Differential Equations for Water Flow

[coolxal]

Homework Statement

Water flows from a conical tank with circular orifice at the rate

\frac{dx}{dt} = -0.6*\pi*r^2\sqrt{2g}\frac{\sqrt{x}}{A(x)}

r is the radius of the orifice, x is the height of the liquid from the vertex of cone, A(x) is area of the cross section of the tank x units above the orifice. Suppose r = 0.1 ft, g = 32.1 ft/s, tank has initial water level of 8ft and initial volume of 512*(pi/3). Computer water level after 10 min with h = 20s.

Homework Equations

Modified Euler's Method:

w_{0} = \alpha
w_{i+1} = w_{i} + \frac{h}{2}[f(t_{i}, w_{i}) + f(t_{i+1}, w_{i} + hf(t_{i}, w_{i}))]

The Attempt at a Solution

Is A(8) = (512*(pi/3))/(8/3) = 201.0619?

What do I set for y and t? If the question was f(y, t) = y' = -y + t + 1, 0 <= t <= 1, y(0) = 1, h is the step size, w_{0} = \alpha = y(0) is the initial condition, t is variable between 0 to 1 with step size h, ...

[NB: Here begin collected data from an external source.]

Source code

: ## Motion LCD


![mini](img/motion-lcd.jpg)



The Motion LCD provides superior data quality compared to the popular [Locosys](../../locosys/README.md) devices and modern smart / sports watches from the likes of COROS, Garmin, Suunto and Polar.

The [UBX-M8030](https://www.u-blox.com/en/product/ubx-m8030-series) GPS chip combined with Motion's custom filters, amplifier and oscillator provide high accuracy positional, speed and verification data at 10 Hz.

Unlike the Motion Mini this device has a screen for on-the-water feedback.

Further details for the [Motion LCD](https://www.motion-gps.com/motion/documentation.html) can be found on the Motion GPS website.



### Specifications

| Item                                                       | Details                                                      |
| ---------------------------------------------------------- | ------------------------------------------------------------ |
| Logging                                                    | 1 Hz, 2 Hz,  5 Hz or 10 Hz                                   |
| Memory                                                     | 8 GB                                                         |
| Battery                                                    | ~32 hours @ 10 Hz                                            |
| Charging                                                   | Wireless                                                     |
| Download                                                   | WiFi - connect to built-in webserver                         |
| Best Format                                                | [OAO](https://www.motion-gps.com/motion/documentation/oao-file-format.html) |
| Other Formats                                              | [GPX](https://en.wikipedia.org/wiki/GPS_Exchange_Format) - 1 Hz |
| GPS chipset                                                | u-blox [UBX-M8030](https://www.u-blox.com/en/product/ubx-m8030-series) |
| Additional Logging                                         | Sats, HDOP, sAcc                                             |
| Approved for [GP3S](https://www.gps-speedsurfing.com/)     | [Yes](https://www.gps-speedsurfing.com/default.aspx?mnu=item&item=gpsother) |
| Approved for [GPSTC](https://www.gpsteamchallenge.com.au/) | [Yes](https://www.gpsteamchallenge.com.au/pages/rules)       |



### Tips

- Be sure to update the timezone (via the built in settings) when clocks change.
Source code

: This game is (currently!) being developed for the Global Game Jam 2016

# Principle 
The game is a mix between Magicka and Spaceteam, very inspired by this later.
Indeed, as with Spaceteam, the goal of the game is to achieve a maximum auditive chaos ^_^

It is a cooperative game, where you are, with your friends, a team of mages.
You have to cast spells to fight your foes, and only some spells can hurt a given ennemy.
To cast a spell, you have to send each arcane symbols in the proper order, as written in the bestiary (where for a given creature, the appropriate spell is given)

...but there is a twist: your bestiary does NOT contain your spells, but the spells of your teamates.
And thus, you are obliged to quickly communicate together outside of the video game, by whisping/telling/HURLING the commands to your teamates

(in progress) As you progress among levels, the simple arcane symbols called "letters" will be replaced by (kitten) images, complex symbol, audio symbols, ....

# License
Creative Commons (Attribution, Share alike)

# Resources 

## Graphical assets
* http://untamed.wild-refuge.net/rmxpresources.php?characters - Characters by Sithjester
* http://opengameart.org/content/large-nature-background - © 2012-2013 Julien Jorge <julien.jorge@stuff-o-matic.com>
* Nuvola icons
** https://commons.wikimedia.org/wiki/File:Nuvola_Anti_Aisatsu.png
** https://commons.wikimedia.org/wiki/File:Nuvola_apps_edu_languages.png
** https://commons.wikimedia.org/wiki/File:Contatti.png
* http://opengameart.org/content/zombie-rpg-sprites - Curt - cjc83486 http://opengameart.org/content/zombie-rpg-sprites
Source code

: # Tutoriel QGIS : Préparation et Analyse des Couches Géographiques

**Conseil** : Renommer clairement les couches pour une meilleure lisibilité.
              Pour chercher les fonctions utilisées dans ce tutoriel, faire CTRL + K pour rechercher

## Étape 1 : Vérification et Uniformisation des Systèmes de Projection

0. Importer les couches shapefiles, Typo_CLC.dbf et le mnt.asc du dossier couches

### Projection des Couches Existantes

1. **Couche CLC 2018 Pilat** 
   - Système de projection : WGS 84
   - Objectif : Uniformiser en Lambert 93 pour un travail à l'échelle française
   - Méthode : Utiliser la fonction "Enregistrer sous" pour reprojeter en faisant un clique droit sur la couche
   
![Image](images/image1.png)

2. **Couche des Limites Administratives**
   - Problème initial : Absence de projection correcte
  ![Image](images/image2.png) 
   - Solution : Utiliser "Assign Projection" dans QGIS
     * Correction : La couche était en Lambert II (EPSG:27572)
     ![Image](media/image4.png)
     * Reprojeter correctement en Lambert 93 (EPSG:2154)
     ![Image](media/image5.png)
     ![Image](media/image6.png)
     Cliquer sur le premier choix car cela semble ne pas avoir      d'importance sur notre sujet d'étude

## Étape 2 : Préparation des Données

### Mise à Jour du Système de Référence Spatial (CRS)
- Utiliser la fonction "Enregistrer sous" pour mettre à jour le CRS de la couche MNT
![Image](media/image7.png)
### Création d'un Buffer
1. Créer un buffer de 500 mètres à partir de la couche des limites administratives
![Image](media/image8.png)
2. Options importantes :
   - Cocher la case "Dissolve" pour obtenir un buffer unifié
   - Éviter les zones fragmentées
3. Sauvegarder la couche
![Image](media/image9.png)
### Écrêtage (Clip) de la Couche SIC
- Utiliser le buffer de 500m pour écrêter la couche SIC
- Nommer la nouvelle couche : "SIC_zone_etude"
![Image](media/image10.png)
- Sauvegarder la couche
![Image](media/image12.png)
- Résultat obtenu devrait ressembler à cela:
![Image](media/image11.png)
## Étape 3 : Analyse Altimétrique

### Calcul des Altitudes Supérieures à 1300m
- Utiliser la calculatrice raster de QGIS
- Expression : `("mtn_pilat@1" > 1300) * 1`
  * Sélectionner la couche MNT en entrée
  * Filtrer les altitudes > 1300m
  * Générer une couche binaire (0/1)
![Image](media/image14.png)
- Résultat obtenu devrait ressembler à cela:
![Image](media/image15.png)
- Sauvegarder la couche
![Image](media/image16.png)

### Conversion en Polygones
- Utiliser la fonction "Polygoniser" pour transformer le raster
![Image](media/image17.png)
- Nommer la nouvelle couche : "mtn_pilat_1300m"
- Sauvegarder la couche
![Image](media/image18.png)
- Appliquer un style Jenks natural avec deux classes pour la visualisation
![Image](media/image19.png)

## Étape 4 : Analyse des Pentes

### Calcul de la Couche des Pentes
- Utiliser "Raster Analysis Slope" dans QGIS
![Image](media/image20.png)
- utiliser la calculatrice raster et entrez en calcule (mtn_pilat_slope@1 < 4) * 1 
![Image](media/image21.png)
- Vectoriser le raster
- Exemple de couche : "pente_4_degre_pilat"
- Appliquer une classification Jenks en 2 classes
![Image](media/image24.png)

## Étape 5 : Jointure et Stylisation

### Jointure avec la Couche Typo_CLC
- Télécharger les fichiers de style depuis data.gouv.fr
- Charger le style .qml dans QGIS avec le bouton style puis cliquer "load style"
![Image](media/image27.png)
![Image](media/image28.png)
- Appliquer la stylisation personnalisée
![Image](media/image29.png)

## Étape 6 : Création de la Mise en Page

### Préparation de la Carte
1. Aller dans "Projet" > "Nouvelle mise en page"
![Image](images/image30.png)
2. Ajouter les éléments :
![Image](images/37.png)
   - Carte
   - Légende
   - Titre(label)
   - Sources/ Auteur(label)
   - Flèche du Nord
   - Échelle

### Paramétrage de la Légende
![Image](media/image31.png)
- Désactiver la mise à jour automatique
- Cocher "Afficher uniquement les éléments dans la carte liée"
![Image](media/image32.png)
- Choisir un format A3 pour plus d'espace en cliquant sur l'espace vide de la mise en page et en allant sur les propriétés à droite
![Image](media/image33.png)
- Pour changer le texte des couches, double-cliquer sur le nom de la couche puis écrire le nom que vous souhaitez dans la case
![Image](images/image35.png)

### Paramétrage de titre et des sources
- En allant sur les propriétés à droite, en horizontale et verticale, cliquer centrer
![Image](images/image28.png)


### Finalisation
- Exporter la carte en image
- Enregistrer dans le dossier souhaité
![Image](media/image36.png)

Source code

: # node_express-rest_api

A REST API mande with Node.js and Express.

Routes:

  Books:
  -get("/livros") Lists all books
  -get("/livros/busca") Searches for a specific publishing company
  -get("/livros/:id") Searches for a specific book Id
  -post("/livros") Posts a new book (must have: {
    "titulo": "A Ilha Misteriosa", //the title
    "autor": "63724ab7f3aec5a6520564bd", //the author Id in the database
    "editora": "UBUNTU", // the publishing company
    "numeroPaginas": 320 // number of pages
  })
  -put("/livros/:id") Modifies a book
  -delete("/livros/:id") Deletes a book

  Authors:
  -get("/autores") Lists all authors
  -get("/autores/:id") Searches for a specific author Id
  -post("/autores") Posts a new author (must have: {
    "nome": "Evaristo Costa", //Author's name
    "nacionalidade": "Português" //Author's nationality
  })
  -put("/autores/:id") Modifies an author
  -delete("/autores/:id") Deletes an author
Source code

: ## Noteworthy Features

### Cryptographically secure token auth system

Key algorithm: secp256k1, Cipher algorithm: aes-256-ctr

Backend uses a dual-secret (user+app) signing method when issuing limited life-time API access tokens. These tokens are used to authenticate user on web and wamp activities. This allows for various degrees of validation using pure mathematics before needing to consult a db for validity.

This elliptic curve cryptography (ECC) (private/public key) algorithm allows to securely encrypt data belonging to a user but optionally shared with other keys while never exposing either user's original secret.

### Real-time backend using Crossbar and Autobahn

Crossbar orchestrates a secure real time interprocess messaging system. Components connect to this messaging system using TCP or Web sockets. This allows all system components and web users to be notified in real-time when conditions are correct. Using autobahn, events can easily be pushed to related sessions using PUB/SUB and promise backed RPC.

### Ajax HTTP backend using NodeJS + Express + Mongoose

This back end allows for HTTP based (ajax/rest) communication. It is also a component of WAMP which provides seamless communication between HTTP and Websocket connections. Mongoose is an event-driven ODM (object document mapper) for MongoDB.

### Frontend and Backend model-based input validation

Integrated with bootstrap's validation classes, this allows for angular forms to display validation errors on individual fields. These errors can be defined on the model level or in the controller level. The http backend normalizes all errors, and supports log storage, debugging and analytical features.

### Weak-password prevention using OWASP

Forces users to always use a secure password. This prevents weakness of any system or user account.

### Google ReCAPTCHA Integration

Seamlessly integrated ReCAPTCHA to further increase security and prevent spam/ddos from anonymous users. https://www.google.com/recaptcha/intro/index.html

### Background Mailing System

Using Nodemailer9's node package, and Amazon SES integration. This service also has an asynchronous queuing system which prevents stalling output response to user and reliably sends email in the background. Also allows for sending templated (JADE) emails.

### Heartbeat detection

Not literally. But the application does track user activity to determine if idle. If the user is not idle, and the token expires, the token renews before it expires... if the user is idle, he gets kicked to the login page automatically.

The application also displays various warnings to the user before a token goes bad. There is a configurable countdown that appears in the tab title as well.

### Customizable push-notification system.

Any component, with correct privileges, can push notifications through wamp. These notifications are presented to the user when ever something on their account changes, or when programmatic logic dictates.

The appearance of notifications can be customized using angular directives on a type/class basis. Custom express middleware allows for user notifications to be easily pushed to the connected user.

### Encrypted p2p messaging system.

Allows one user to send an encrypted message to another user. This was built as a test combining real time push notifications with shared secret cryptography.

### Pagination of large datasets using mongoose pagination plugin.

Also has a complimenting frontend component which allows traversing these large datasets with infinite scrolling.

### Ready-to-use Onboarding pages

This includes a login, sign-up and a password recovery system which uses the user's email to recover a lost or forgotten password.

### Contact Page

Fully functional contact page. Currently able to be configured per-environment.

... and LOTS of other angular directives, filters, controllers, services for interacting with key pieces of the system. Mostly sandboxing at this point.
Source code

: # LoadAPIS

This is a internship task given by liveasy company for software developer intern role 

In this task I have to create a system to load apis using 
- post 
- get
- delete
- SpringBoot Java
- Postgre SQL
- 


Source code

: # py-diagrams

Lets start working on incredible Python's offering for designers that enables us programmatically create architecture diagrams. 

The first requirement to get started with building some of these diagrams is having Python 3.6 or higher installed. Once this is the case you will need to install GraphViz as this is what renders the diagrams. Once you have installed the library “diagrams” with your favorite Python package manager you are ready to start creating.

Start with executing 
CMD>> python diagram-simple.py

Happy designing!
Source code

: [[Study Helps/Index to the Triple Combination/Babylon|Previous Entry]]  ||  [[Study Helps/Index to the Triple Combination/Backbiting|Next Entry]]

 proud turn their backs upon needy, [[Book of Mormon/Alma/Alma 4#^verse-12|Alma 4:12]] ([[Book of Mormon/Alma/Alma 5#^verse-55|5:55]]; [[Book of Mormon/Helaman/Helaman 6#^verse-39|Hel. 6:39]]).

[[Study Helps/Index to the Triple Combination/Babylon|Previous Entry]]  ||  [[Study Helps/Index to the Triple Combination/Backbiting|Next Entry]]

But if I input all those numbers into the equation I get dx/dt = -0.6*pi*0.1^2*sqrt(2*32.1)*sqrt(x)/201.0619 which leaves me with just x. I assume x = t in this case but what is y? How do I get it into the form f(y, t)?

 

[lanedance]

first you need to find A(x) as function of x, not just evaulate it at a point

 

[coolxal]

V = (1/3)*A(x)*x
A(x) = (512*(pi/3))/(x/3)

Is that right?

 

[lanedance]

V = (1/3)*A(x)*x
A(x) = (512*(pi/3))/(x/3)

Is that right?

not quite, the first line is true, but in the 2nd line you actually subsititute for x = 8ft

so to move forwards you know that at x = 8ft
V = 512*(pi/3)

use that to solve for the radius of the cone base at the point x = 8ft
r(8)

as the triangles are similar you can then use the fact
\frac{r(x)}{x} = \frac{r(8)}{8}
to find r(x) and so A(x)

it probably helpful to know the volume of a cone
V(x) = \frac{\pi}{3} r^2 x
x = height
r = radius of cone base

 

[coolxal]

not quite, the first line is true, but in the 2nd line you actually subsititute for x = 8ft

so to move forwards you know that at x = 8ft
V = 512*(pi/3)

use that to solve for the radius of the cone base at the point x = 8ft
r(8)

as the triangles are similar you can then use the fact
\frac{r(x)}{x} = \frac{r(8)}{8}
to find r(x) and so A(x)

it probably helpful to know the volume of a cone
V(x) = \frac{\pi}{3} r^2 x
x = height
r = radius of cone base

I used the formula V = (1/3)*B*h where B = A(x) the area and h = x the height so shouldn't A(x) = (512*(pi/3))/(x/3)?

So if r(x) = \frac{r(8)}{8} x and

substitute it for r in V(x) = \frac{\pi}{3} r^2 x it's

V(x) = \frac{\pi}{3} (\frac{r(8)}{8} x)^2 x

V(8) = \frac{\pi}{3} (\frac{r(8)}{8} 8)^2 8

512\frac{\pi}{3} = \frac{\pi}{3} (\frac{r(8)}{8} 8)^2 8

\frac{512}{8} = (r(8))^2

8 = r(8)

What do I do with it?